Carry on the article about public health officials and contact tracing during COVID, starting after its last sentence.

* Reading passage:
##########

It appears the public is split on the issue. A recent poll from the Kaiser Family Foundation found about half of respondents would agree to download an app for the purpose of contact tracing.
Other concerns that Straub has heard are broader, but generally focused on how the government might use the coronavirus to justify interfering in people's lives, both now and in the future.
"Those are things that need to be addressed, so people feel more at ease with this as being a tool for mitigating the transmission of COVID," says Straub.
Discussions about how to safely reopen businesses, schools and government offices have become politicized and rancorous in many places, and often public health officials find themselves at the center of those debates.
"We do worry about the toll that this is taking on public health leaders," says Dr. Marcus Plescia, chief medical officer for the Association of State and Territorial Health Officials.
"Some of these decisions are not popular. Some of them are decisions that the public health officials would perhaps rather not make, but they are trying to keep people safe."
"We've had protests at our offices, threats of a shooting and a civil war," says Dr. John Douglas who is executive director of Tri-County Health Department, which serves parts of the Denver metro area and nearby rural areas in Colorado.
The Tri-County Health Department has shuttered several offices where people have thrown rocks through the windows and left graffiti. On Twitter, police in Aurora, Colo., posted images of four separate incidents of vandalism against the Health Department in April and May, and asked the public for help in identifying suspects.

##########

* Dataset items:
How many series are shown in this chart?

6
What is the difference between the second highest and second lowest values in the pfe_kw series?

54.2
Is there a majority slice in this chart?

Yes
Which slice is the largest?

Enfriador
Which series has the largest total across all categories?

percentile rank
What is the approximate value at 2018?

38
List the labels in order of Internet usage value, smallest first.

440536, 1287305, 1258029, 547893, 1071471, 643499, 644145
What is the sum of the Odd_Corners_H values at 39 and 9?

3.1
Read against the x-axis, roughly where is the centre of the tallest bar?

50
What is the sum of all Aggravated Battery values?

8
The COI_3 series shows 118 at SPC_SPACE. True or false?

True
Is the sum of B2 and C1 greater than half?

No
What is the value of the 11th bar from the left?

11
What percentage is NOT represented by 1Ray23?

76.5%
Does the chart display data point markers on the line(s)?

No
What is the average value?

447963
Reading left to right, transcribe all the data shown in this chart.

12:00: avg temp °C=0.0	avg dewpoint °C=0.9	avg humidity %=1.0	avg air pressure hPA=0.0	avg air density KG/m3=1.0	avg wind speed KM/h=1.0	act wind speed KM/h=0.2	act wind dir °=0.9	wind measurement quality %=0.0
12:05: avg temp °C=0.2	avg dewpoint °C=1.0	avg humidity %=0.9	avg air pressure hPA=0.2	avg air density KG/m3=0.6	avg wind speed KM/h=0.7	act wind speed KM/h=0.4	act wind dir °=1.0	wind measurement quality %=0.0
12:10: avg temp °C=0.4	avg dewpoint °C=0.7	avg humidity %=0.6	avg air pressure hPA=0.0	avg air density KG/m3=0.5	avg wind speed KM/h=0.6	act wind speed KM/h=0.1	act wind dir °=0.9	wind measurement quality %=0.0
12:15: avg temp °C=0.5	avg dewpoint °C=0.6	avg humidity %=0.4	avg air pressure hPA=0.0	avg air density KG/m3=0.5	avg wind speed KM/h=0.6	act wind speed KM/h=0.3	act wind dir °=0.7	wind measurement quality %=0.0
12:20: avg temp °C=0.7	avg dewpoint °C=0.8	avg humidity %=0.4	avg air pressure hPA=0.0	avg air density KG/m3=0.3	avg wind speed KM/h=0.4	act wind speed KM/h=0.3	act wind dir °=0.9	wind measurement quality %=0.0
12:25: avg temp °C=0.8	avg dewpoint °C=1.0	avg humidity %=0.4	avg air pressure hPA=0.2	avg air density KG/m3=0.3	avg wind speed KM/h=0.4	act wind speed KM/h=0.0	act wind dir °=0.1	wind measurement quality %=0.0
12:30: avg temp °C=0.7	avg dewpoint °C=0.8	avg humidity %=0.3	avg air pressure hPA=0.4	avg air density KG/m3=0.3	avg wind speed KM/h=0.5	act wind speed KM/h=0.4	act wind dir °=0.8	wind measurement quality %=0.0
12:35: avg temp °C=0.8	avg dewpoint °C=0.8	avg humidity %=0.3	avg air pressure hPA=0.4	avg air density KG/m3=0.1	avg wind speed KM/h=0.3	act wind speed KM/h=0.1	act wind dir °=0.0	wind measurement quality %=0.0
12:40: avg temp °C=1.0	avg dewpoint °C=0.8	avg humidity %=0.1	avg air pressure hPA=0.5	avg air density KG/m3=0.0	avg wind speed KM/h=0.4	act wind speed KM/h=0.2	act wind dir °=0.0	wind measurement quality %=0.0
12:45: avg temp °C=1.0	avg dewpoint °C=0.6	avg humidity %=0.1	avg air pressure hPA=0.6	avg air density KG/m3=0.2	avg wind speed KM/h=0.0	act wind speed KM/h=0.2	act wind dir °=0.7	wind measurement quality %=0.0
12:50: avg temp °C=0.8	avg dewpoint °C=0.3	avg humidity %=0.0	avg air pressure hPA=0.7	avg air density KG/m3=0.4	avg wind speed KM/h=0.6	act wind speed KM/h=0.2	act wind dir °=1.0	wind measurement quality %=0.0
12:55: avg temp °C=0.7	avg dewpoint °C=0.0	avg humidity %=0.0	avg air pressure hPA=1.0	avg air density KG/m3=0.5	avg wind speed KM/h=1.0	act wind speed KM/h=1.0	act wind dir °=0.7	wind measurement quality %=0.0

##########

* Answer section:
Douglas says his health teams now hold regular security briefings.
"It's a shadow that is certainly hanging over us and in many ways impairing our work," he says.
Douglas says much of the backlash first began after the department's public health directive for residents to stay at home. A prominent Republican lawmaker in Colorado took issue with the order, calling the health board "unelected bureaucrats" who were making "unilateral" decisions.
"So that narrative of 'unelected bureaucrats' making life-altering decisions sort of became a theme," Douglas says.
Douglas is concerned that this pushback will continue to distract from the hard work his local agency needs to do, especially in the coming months, to safely reopen while also tamping-down local outbreaks of the virus.
"We are desperately trying to scale up contact tracing, but we're having to divert funding to hire security guards," he says.
'They're being painted as villains'
Theresa Anselmo, executive director of the Colorado Association of Local Public Health Officials, recently did an informal poll of her membership.
She found close to 70 percent of them had received some kind of threat, either of violence or property damage. A similar number reported they are also encountering political threats, including the possibility of losing their job.
She says several local health directors in Colorado have already resigned.
"They're making these decisions based on science and data and evidence and information," says Anselmo. "And they're being painted as villains."
Adding to the challenge, she says, is that some local law enforcement agencies began refusing to enforce the public health orders.
"So they [public health directors] have no cover, and [there's] no teeth to the public health orders," she says. "People don't trust the experts in these fields ... they are being told not to trust them."
"We're grappling with how to make sure the public understands why this is important work and that it's not meant to hinder your privacy or otherwise infringe on your civil liberties," says Lori Freeman, CEO of the National Association of County and City Health Officials.
Freeman says her organization has heard too many other reports in multiple states of public health authorities being questioned and undermined.
As contact tracing "rapidly scales up," she worries that hostility and distrust could set back efforts to keep people safe from the coronavirus.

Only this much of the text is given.